Cegah Risiko Kerja, PDAM Adakan In House Training K3

Cegah Risiko Kerja, PDAM Adakan In House Training K3

KabarMakassar.com -- Perusahaan Daerah Air Minum (PDAM) Kota Makassar kembali melaksanakan In House Training Keselamatan dan Kesehatan Kerja (K3) Tingkat Dasar bagi Karyawannya.

Kegiatan pelatihan ini dihadiri Direktur Umum PDAM Kota Makassar H. Asdar Ali sekaligus membuka secara resmi Pelatihan tersebut, Direktur Tehnik, Hj. Kartia Bado dan beberapa Pejabat Struktural PDAM Makassar di Hotel Arthama Jalan H. Bau No.05, Losari, Ujung Pandang, Kota Makassar pada Rabu, 30 Mei 2018.

Dalam sambutannya, Direktur PDAM Makassar, H. Asdar mengingatkan pentingnya pelaksanaan Pelatihan Keselamatan dan Kesehatan Kerja mengingat risiko kerja berat yang dapat mengancam para pekerja teknis ataupun karyawan kantor PDAM yang mungkin datang kapan saja.

"Walaupun semua musibah Tuhan yang atur dan semua Kehendak-Nya, tapi bukan berarti kita lalai dalam mengantisipasi terjadinya resiko kerja. Musibah sama halnya dengan Rejeki tidak datang sendiri tapi harus dijemput," ungkap Asdar dalam sambutannya. 

Lanjut, Asdar menjelaskan walaupun perlengkapan K3 sudah dipersiapkan dan digunakan sesuai prosedur, namun pemahaman penggunaan perlengkapan K3 penting dilatihannkan mengingat kecelakaan kerja sangat rentan mengancam pekerja PDAM Kota Makasar terkhusus saat berada di lapangan.

"Salah satu contoh kegiatan kita waktu kebocoran di Pampang, itu pekerjaannya sangat berat dan kita bersyukur sampai selesai kegiatan tidak ada masalah pada anggota kita. Walaupun memang kelihatannya kelengkapan K3 yang digunakan belum memadai, hal ini harus dibiasakan untuk digunakan," jelasnya.

Asdar menambahkan pemahaman K3 juga tidak hanya untuk petugas lapangan PDAM namun juga karyawan terkhusus bagian produksi yang setia harinya terpapar akan zat kimia.

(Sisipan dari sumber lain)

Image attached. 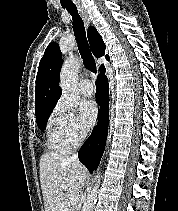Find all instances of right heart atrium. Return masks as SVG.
I'll return each mask as SVG.
<instances>
[{
	"label": "right heart atrium",
	"mask_w": 178,
	"mask_h": 211,
	"mask_svg": "<svg viewBox=\"0 0 178 211\" xmlns=\"http://www.w3.org/2000/svg\"><path fill=\"white\" fill-rule=\"evenodd\" d=\"M53 122L58 134L68 148L80 145L86 138V130L77 117L62 104H58L54 111Z\"/></svg>",
	"instance_id": "d8ad5b80"
}]
</instances>
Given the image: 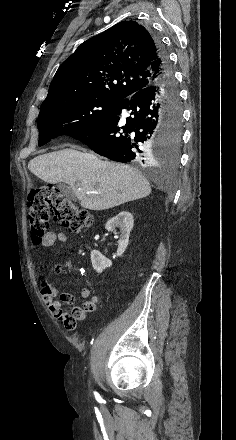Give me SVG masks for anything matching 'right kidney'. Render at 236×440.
Masks as SVG:
<instances>
[{
	"label": "right kidney",
	"mask_w": 236,
	"mask_h": 440,
	"mask_svg": "<svg viewBox=\"0 0 236 440\" xmlns=\"http://www.w3.org/2000/svg\"><path fill=\"white\" fill-rule=\"evenodd\" d=\"M134 226L133 215L128 211H122L115 217L111 218L105 225L108 231H115L117 227L120 228V238L118 240L117 256H122L125 252L128 243L129 235ZM91 262L93 269L102 273L103 270L112 265V261L103 256L98 250L91 251Z\"/></svg>",
	"instance_id": "1"
}]
</instances>
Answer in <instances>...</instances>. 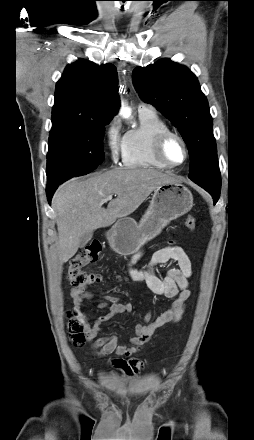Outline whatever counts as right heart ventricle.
I'll list each match as a JSON object with an SVG mask.
<instances>
[{
	"label": "right heart ventricle",
	"instance_id": "right-heart-ventricle-1",
	"mask_svg": "<svg viewBox=\"0 0 254 440\" xmlns=\"http://www.w3.org/2000/svg\"><path fill=\"white\" fill-rule=\"evenodd\" d=\"M140 124L125 134L122 162L125 167L166 170L153 154L155 137L169 129L155 111L139 112Z\"/></svg>",
	"mask_w": 254,
	"mask_h": 440
}]
</instances>
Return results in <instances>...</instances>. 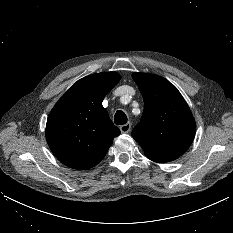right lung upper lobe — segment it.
Instances as JSON below:
<instances>
[{
    "instance_id": "cb5924a9",
    "label": "right lung upper lobe",
    "mask_w": 233,
    "mask_h": 233,
    "mask_svg": "<svg viewBox=\"0 0 233 233\" xmlns=\"http://www.w3.org/2000/svg\"><path fill=\"white\" fill-rule=\"evenodd\" d=\"M116 72L78 80L56 103L46 124V140L64 165L78 170L97 165L120 130L112 123L102 101L119 82Z\"/></svg>"
}]
</instances>
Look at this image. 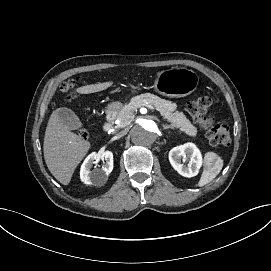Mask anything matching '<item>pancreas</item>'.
Masks as SVG:
<instances>
[{
  "label": "pancreas",
  "mask_w": 271,
  "mask_h": 271,
  "mask_svg": "<svg viewBox=\"0 0 271 271\" xmlns=\"http://www.w3.org/2000/svg\"><path fill=\"white\" fill-rule=\"evenodd\" d=\"M142 97L141 103L143 105L150 103L152 107L160 111L164 119L171 123L173 127L179 128L187 136L194 137L196 135V127L191 124L190 120L182 112L177 111L178 107L175 104L151 94H145ZM138 108L137 98L123 108L118 115L120 120L118 128L129 126Z\"/></svg>",
  "instance_id": "1"
}]
</instances>
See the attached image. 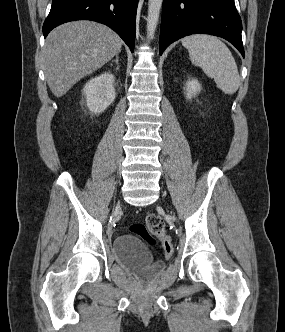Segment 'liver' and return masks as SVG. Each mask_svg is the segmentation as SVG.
<instances>
[{
	"mask_svg": "<svg viewBox=\"0 0 285 332\" xmlns=\"http://www.w3.org/2000/svg\"><path fill=\"white\" fill-rule=\"evenodd\" d=\"M121 38L93 21H72L52 30L43 50L47 84L62 97L79 80L109 62L121 51Z\"/></svg>",
	"mask_w": 285,
	"mask_h": 332,
	"instance_id": "1",
	"label": "liver"
}]
</instances>
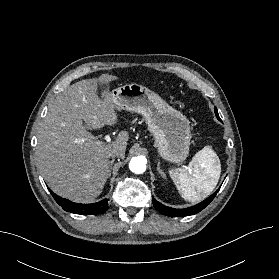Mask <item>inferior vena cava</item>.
I'll use <instances>...</instances> for the list:
<instances>
[{"label": "inferior vena cava", "instance_id": "inferior-vena-cava-1", "mask_svg": "<svg viewBox=\"0 0 279 279\" xmlns=\"http://www.w3.org/2000/svg\"><path fill=\"white\" fill-rule=\"evenodd\" d=\"M123 154V150L121 149H113L110 151L109 156H121Z\"/></svg>", "mask_w": 279, "mask_h": 279}]
</instances>
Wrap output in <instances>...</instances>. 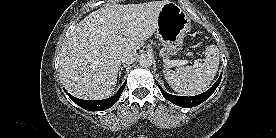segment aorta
<instances>
[{
	"mask_svg": "<svg viewBox=\"0 0 276 138\" xmlns=\"http://www.w3.org/2000/svg\"><path fill=\"white\" fill-rule=\"evenodd\" d=\"M139 64L142 67H150L153 64V58L149 54H143L139 57Z\"/></svg>",
	"mask_w": 276,
	"mask_h": 138,
	"instance_id": "762f6f07",
	"label": "aorta"
}]
</instances>
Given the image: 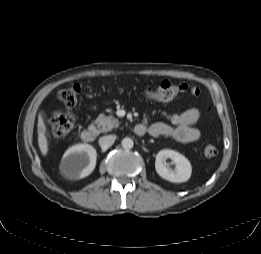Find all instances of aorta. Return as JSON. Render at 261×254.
<instances>
[{"instance_id":"762f6f07","label":"aorta","mask_w":261,"mask_h":254,"mask_svg":"<svg viewBox=\"0 0 261 254\" xmlns=\"http://www.w3.org/2000/svg\"><path fill=\"white\" fill-rule=\"evenodd\" d=\"M121 144H122V147L124 148V149H131V148H133V146H134V142H133V140L131 139V138H124L123 140H122V142H121Z\"/></svg>"}]
</instances>
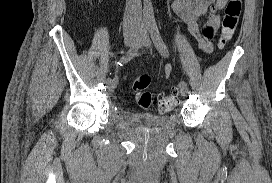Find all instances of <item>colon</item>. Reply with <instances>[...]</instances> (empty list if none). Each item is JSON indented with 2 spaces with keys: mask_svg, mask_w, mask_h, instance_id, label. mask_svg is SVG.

"Termasuk juga rekan kita dibagian Produksi yang setiap saat bersentuhan dengan Zat Kimia, ini perlu diperhatikan juga persoalan kelengkapan dan manfaat menggunakan K3," tambahnya.

Sementara, Plt Kepala Balai Besar Pengambangan K3 Kota Makassar, Dr.Muhammad Jabir, M.Kes mengatakan Kesehatan dan Keselamatan dalam bekerja harus menjadi prioritas utama dengan tujuan utama memberikan pemahaman terhadap bagaimana cara mengendalikan potensi bahaya ditempat kerja kita supaya dapat selamat dan produktivitas dapat tetap terjaga.

Perlu diketahui, untuk penerapan Sistem K3 akan memakai sistem Manajemen, dengan didasari organisasi K3 yang disebut P2K3 atau Panitia pembina K3 yang akan dibentuk dan terdapat training khusus anggota dari semua unit kerja. Adapun susunan P2K3 terdiri dari Ketua dari Unsur Manajemen dan Sekertarisnya dari Ahli K3. Nanti setelah terbentuk baru didaftarkan ke Disnaker Provinsi untuk diresmikan dan dikukuhkan sebagai Organisasi K3.

Ditempat yang sama, Ketua Pelaksana Pelatihan, Ayyub Absro menambahkan In House Training ini sendiri akan berlangsung selama 2 hari yakni tanggal 30-31 Mei 2018 yang diikuti 35 peserta terdiri dari staf yang berhubungan dengan Bidang Tehnik dan Produksi. 

"Kegiatan ini yang kedua kali di selenggarakan, pertama tahun lalu dengan jumlah peserta 50 orang, kita harapkan semoga bisa berkelanjutan," tutupnya.